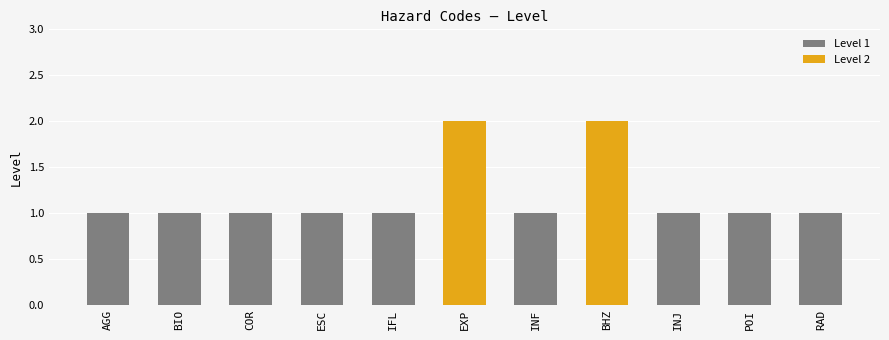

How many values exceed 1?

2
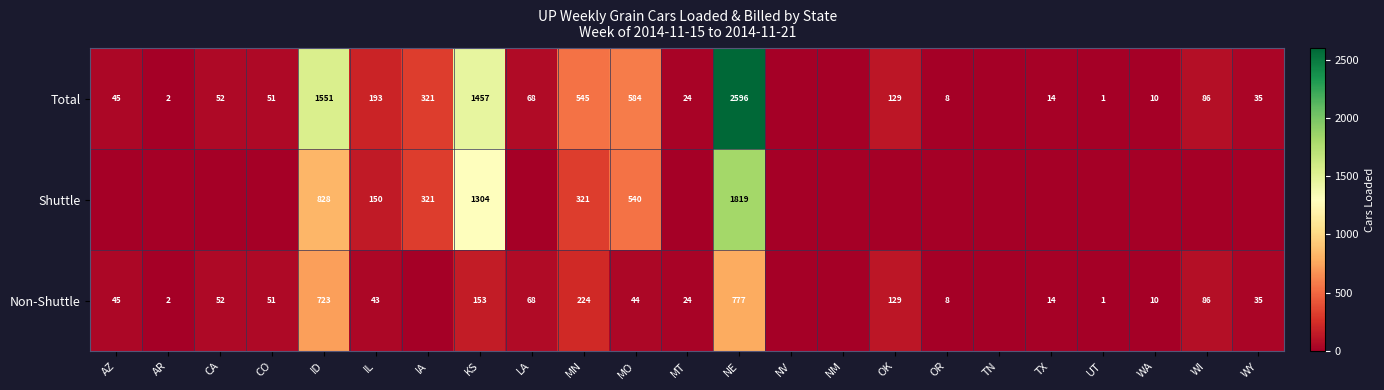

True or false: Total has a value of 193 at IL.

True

...

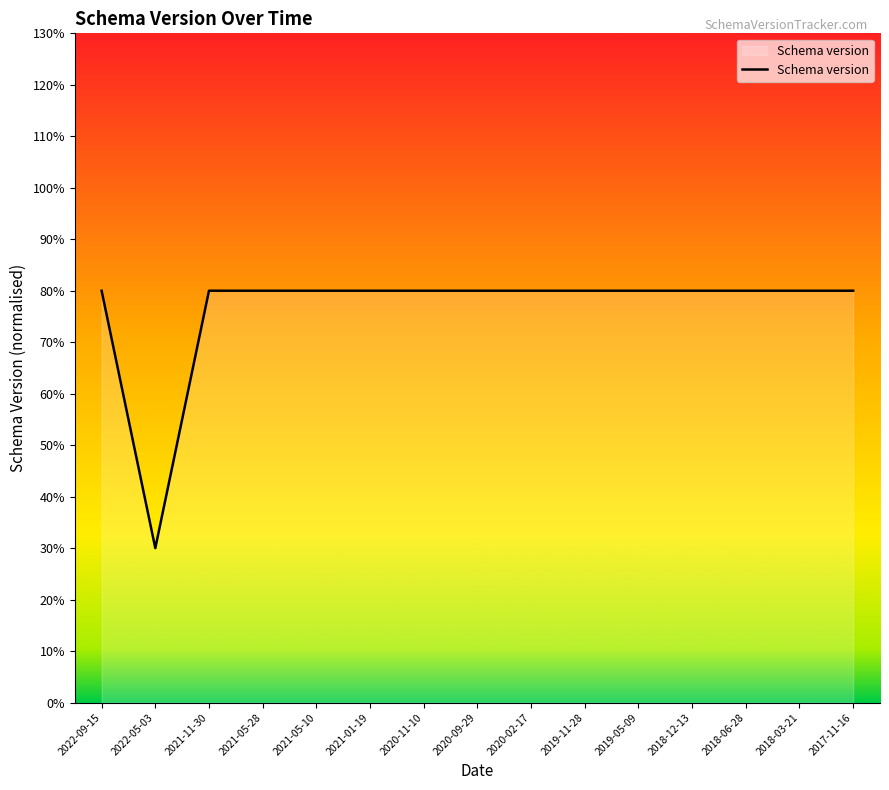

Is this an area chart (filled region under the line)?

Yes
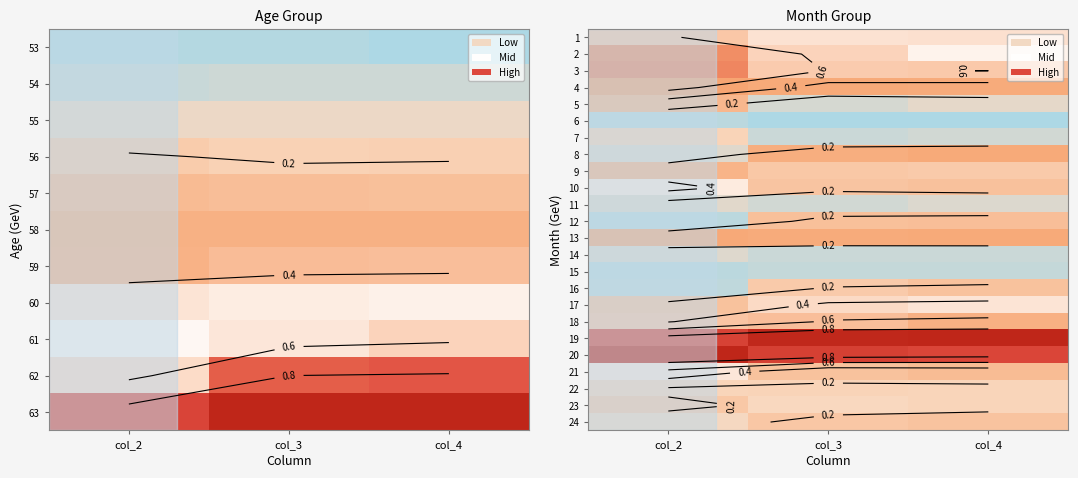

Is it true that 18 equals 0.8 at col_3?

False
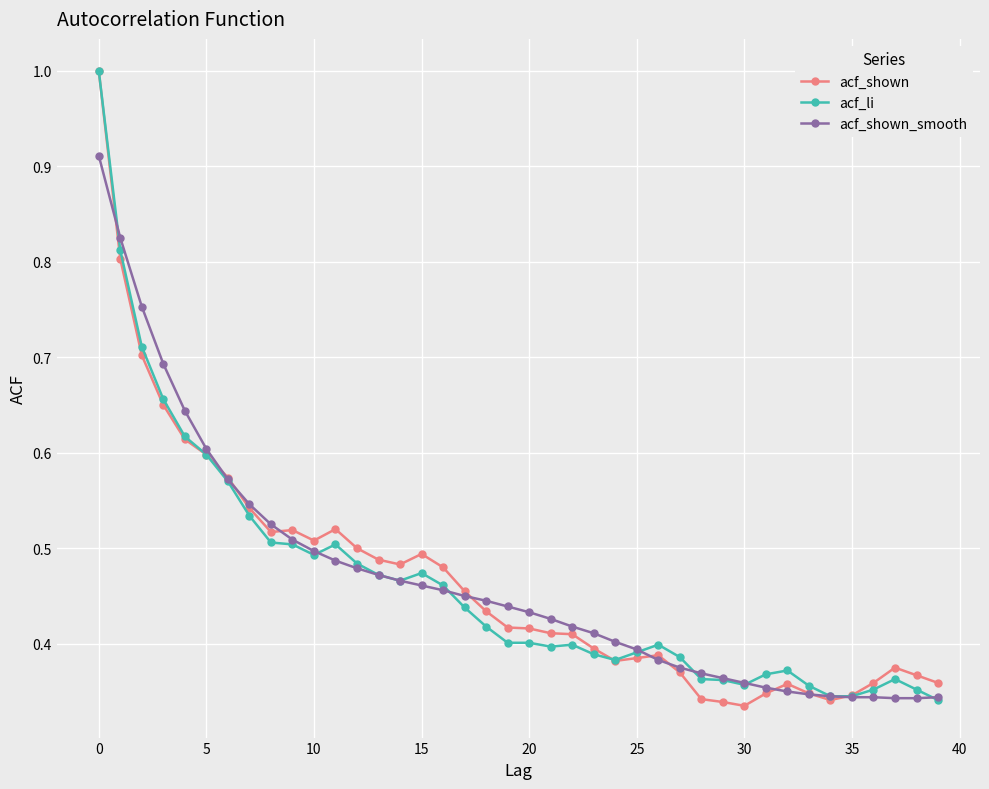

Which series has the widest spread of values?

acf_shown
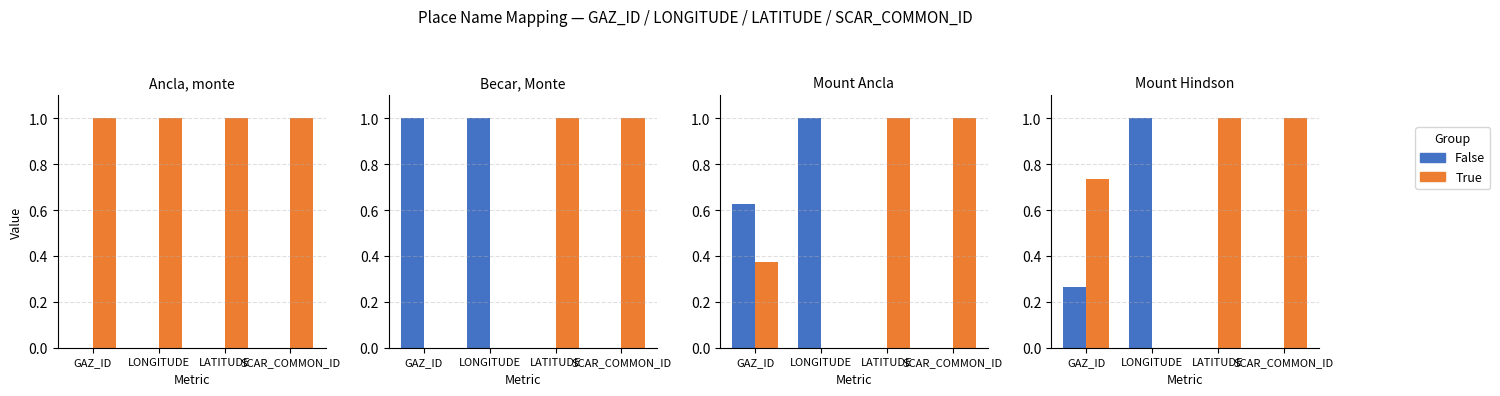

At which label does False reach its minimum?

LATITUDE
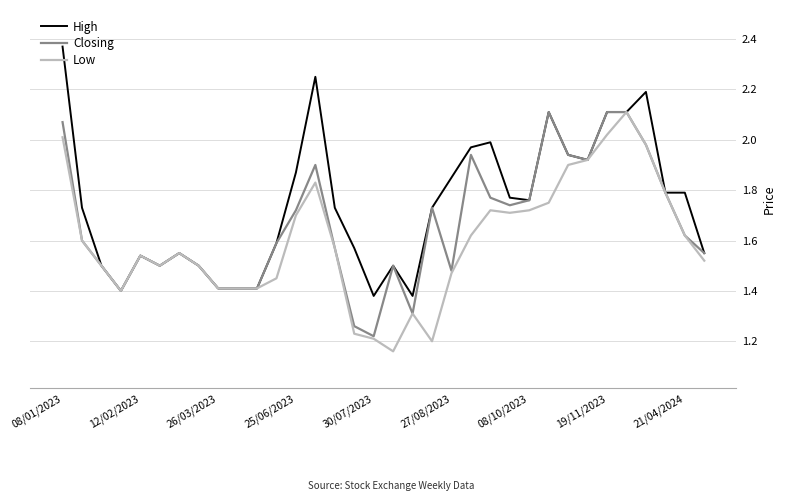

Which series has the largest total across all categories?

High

◆ **WHAT THE TASK ASKS**: Extract the lines of the records starting at the line containing "How many values exceed 1?" and ending at the line containing "True or false: Total", keeping both end lines word for word. Leave out the pictures.

◆ **RESPONSE TO THE EXERCISE**:
How many values exceed 1?

2

True or false: Total has a value of 193 at IL.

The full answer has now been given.